Argentine footballer

Franco Peppino (born 16 June 1982 in Córdoba) is a retired Argentine footballer, who primarily played as a centre-back. He is currently the assistant manager of Belgrano.

== Club career ==
Peppino began his playing career in 2000 with Belgrano de Córdoba, he made his league debut on 16 December 2000 in a 1–4 home defeat to Rosario Central.
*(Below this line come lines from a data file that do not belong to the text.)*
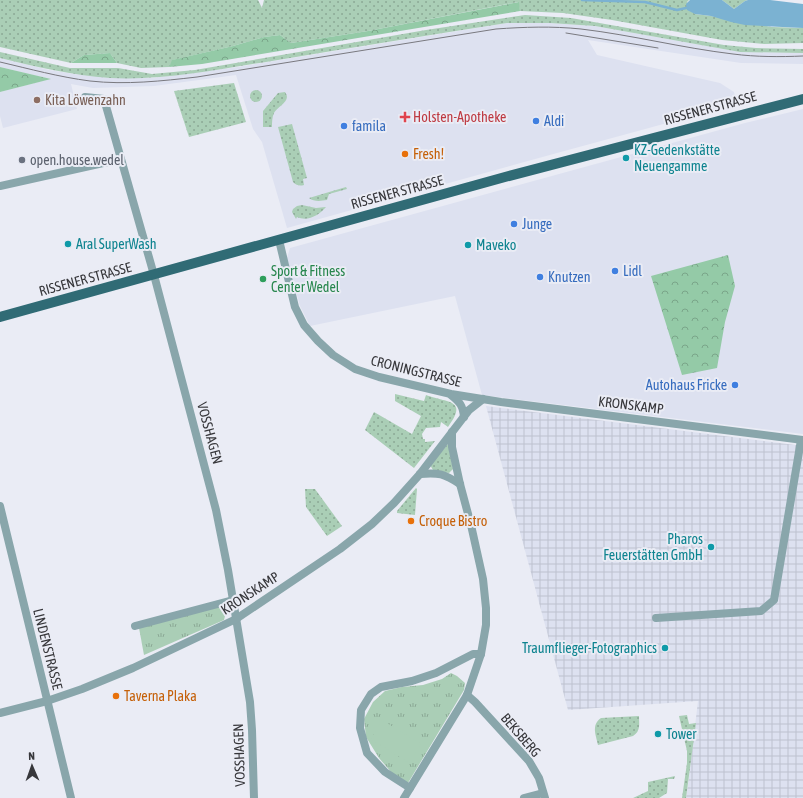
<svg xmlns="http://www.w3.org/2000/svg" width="803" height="798" font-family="'Asap Condensed',sans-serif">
	<defs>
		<pattern id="industrial-grid" width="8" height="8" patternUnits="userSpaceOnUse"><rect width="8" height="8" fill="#dde1f0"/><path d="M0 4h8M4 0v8" fill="none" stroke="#bec2cf"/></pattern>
		<pattern id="grass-dots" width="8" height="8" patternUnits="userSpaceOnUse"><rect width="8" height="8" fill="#aaceb6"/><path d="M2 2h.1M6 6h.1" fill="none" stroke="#8ba895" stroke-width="1.8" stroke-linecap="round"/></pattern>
		<pattern id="forest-crowns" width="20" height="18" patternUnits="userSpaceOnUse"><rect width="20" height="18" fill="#94caa7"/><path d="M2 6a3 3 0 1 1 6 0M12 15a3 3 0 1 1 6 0" fill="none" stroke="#7aa589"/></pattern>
		<pattern id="park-tufts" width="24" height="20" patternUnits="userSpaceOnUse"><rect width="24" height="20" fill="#aaceb6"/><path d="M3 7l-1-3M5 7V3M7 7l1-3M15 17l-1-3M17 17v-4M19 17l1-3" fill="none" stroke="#8ba895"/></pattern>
	</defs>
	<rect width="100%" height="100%" fill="#eaecf5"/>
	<!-- built -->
	<g fill="#dde1f0">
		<polygon points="507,23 550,23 595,26 740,52 803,53 803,64 741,63 588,40 597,55 720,83 734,92 737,104 557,153 287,228 262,142 253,129 236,75 154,86 93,88 71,84 77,109 3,128 0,116 0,92 50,79 0,67 0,58 49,70 74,74 111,78 152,78 231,68"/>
		<polygon points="803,109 803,434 482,395 455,296 310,326 300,306 287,258 290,248 745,123"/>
	</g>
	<!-- industrial -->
	<polygon fill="url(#industrial-grid)" points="486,406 803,446 803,798 686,798 688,785 698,701 568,710"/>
	<!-- grass -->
	<g fill="url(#grass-dots)">
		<polygon points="0,0 258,0 262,8 264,0 689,0 687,2 695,14 711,16 772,27 803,28 803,43 764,44 722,40 612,20 563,13 520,11 518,2 368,31 291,43 280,35 264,37 233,46 173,60 169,67 141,68 117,63 110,53 84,55 71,63 0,47"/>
		<polygon points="722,0 748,0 745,1 734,9"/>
		<path d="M525,15L571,18L724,45L756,48L803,49V53L740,52L595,26L550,23H507C428,35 350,48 272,61C219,69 163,81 110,78C72,75 36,67 0,58V52L70,68H118L152,74L195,70L426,30Z"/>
		<polygon points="234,83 246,122 189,137 174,91"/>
		<circle cx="256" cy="96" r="6"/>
		<path d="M285,92C292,101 278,106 274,113C272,117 272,122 272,127H263V111L278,93Z"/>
		<path d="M292,124L307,178L303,179L304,185C300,186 297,186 293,182L278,127Z"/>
		<path d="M346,187L347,189L329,194L327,200C321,201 314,202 309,198Z"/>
		<path d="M302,205L316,208L326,207C319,215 308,222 297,217L296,219L292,212L293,209L297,206Z"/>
		<path d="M395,394L424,401L426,395C447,403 469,399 448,427L441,422L440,427L426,428L422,434L423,439H425V442L435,441L414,468L365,430L374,412L412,434L421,416L395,401Z"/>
		<polygon points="448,444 453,469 449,473 433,470 430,465"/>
		<polygon points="416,488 417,489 415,515 397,513 397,511"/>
		<polygon points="305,489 315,489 342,526 327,536 306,507"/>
		<polygon points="687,715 689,724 696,723 686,798 682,798 687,763 687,751 679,716"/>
		<path d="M639,716C639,724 641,731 633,736L598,745C596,735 591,725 601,718Z"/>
		<polygon points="675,776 674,779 668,779 667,793 659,798 633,798 648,791 648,782"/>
	</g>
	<!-- forest -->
	<g fill="url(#forest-crowns)">
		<polygon points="519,2 520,11 202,64 169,67 172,60 233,46 264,37 280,35 291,43 368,31"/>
		<polygon points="110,53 117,63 71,63 84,55"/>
		<polygon points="0,67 51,79 0,92"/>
		<polygon points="728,255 735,286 725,322 717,368 682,375 651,276"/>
	</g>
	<!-- park -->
	<g fill="url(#park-tufts)">
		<polygon points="227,603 227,608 224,620 144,655 139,628"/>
		<polygon points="451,673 457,676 465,683 464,690 408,783 392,773 379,758 366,737 364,719 373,702 385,691 402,687 423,685 442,679"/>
	</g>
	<!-- pitch -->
	<polygon fill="#aaceb6" points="382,720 421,744 409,763 371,739"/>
	<!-- water -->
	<polygon fill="#7bb2d2" points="690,0 722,0 734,9 745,1 748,0 770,0 803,4 803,28 745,25 731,22 711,16 695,14 687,10 686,4"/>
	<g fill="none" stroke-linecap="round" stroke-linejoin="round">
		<!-- stream -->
		<polyline stroke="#7bb2d2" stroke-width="2.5" points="582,0 645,2 677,10 686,8"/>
		<!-- minor -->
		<g stroke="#89a6ab" stroke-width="8">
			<polyline points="85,97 104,99 154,275 216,510 228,570 250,702 252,730 254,798"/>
			<polyline points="0,186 121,159"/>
			<polyline points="279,240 295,307 304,325 318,341 333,355 355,369 379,377 451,394 501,402 803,440"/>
			<path d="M451,395C460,402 463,406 464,417"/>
			<path d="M420,474C439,472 444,474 460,484"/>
			<polyline points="0,506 71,798"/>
			<polyline points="656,618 761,611 774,600 801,440"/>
			<polyline points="135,626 233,600"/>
			<polyline points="467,695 475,702 529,761 539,778 545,798"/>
			<polyline points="0,713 47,701 82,689 133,668 236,619 340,549 372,524 394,503 420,474 469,410 483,399"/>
			<polyline points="410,788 385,772 367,753 360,728 361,710 371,694 381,687 412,681 436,673 473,654 481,654"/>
			<polyline points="404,798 467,695 481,654 486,625 486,608 483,579 471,525 460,484 452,447 452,432"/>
			<polyline points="524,798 543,793"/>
		</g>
		<!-- primary -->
		<polyline stroke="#306b75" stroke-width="10" points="0,317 505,177 803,99"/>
		<!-- tram -->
		<g stroke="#79797f" stroke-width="1">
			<polyline points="566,33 658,48"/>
			<path d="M0,62C30,69 59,77 90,81C126,85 162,81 197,77L496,29C524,27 552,26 581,29C632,35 682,48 733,54C756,57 780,57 803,56"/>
		</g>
	</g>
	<!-- markers -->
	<circle fill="#8d6e63" stroke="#eaecf5" stroke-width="1.5" cx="37" cy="100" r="4"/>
	<path fill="#e0444e" stroke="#eaecf5" stroke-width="1.5" d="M403 111h4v4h4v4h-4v4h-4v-4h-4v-4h4z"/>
	<g fill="#3f7fe0" stroke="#eaecf5" stroke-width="1.5">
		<circle cx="536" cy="121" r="4"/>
		<circle cx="344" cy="126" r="4"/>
		<circle cx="514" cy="224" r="4"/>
		<circle cx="615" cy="271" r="4"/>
		<circle cx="540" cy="277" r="4"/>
		<circle cx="735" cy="385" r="4"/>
	</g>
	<g fill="#e8710a" stroke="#eaecf5" stroke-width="1.5">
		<circle cx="405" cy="154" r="4"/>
		<circle cx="411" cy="521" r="4"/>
		<circle cx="116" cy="696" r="4"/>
	</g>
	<g fill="#0f9aa8" stroke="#eaecf5" stroke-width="1.5">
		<circle cx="626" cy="158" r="4"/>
		<circle cx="68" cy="244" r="4"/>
		<circle cx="468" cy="245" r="4"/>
		<circle cx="711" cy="547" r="4"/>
		<circle cx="665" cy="648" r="4"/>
		<circle cx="658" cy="734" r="4"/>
	</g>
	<circle fill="#6b7280" stroke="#eaecf5" stroke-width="1.5" cx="22" cy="160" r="4"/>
	<circle fill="#2e9e5b" stroke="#eaecf5" stroke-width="1.5" cx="263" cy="279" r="4"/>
	<g text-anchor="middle" stroke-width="4" stroke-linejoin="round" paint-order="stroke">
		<!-- education labels -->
		<g font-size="14" fill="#785e54" stroke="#eaecf5" text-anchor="start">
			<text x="45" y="105">Kita Löwenzahn</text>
		</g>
		<!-- street labels -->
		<g font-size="14" fill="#37373b" stroke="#eaecf5">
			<text transform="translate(710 108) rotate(-15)" y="5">RISSENER STRASSE</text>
			<text transform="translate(397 192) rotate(-15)" y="5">RISSENER STRASSE</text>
			<text transform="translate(85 279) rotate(-15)" y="5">RISSENER STRASSE</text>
			<text transform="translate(416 371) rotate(14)" y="5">CRONINGSTRASSE</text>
			<text transform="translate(631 405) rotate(7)" y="5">KRONSKAMP</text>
			<text transform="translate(210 433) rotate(75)" y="5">VOSSHAGEN</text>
			<text transform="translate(250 593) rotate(-33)" y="5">KRONSKAMP</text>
			<text transform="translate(48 649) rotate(76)" y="5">LINDENSTRASSE</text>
			<text transform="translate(521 735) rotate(49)" y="5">BEKSBERG</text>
			<text transform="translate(239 755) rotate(-92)" y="5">VOSSHAGEN</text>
		</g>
		<!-- health labels -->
		<g font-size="14" fill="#be3a42" stroke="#eaecf5" text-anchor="start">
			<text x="413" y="122">Holsten-Apotheke</text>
		</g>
		<!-- shop labels -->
		<g font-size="14" fill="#366cbe" stroke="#eaecf5" text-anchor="start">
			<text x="544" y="126">Aldi</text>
			<text x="352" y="131">famila</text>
			<text x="522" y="229">Junge</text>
			<text x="623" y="276">Lidl</text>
			<text x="548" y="282">Knutzen</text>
			<text x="727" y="390" text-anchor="end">Autohaus Fricke</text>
		</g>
		<!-- culture labels -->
		<g font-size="14" fill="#0d838f" stroke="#eaecf5" text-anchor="start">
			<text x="634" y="155">KZ-Gedenkstätte<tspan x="634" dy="16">Neuengamme</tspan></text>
			<text x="76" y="249">Aral SuperWash</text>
			<text x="476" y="250">Maveko</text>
			<text x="703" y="544" text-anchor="end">Pharos<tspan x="703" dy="16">Feuerstätten GmbH</tspan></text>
			<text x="657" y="653" text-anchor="end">Traumflieger-Fotographics</text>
			<text x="666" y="739">Tower</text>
		</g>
		<!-- food labels -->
		<g font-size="14" fill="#c56008" stroke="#eaecf5" text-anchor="start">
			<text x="413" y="159">Fresh!</text>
			<text x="419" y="526">Croque Bistro</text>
			<text x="124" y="701">Taverna Plaka</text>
		</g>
		<!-- worship labels -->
		<g font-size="14" fill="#5b616d" stroke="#eaecf5" text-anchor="start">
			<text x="30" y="165">open.house.wedel</text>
		</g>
		<!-- leisure labels -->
		<g font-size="14" fill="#27864d" stroke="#eaecf5" text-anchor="start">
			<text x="271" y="276">Sport &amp; Fitness<tspan x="271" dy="16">Center Wedel</tspan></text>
		</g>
	</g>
	<!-- north arrow -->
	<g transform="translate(32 766) rotate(358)" stroke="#eaecf5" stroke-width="3" paint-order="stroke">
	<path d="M0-3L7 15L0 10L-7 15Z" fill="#37373b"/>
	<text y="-6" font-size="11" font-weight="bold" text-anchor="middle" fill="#37373b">N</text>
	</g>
</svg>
He went on to make 160 league appearances for the Córdoba club before leaving to join Mexican side CD Veracruz in 2007.

In 2008 Peppino returned to Argentina to play for Racing Club and in 2009 he joined Arsenal de Sarandí.

==Later career==
Peppino retired from football at the end of 2020. In May 2021, Peppino appointed assistant coach of newly hired manager Guillermo Farré at Belgrano.